Quite apart from her alacrity in cutting, Judith Thompson's process as a writer is consistent with her background as a graduate in English from Queen's University and from the acting program of the National Theatre School, and congruent with Tarragon Theatre's reputation as the home of poetic naturalism. Her own training as an actor no doubt reinforced Thompson's well-developed sense of characterization and her acute ear for dialogue, and Tarragon Theatre proved for almost two decades a congenial host for Thompson's writer-in-residency and a valued first producer for all of her plays from 1984 until 2006.
But if poetic naturalism, however evocative, were all she wrote, Judith Thompson would not have the reputation she does as the creator of disturbing and dislocating theatrical experiences. Lion in the Streets, like all her plays, betrays an abiding interest in psychological motivation, and evokes immediate empathy for characters who are conceived in depth. Unlike those in more conventionally naturalistic plays, however, the characters in Lion in the Streets tend to be fragmented and discontinuous, and they are rarely contained within a single, unified action or linear plot. They tend, too, to be represented self-consciously as constructs undergoing crises of subjectivity, struggling to bridge a persistent gulf between the self that speaks and the self represented in that discourse as the subject, the I.

TO DO >>
Condense the passage on Judith Thompson's playwriting into two sentences.

EXERCISE DATA >>

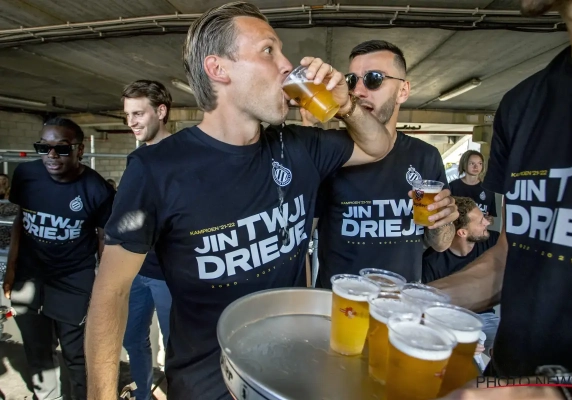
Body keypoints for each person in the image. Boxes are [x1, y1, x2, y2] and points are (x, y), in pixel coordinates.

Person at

EXERCISE SOLUTION >>
Thompson's writing process fits her training in English at Queen's University and in acting at the National Theatre School, and Tarragon Theatre, known as the home of poetic naturalism, first produced all of her plays from 1984 until 2006. Her reputation for disturbing and dislocating theater rests on more than poetic naturalism: in Lion in the Streets, characters conceived in depth are also fragmented and discontinuous, rarely held within a single linear plot, and shown struggling to bridge the gulf between the self that speaks and the "I" in their speech.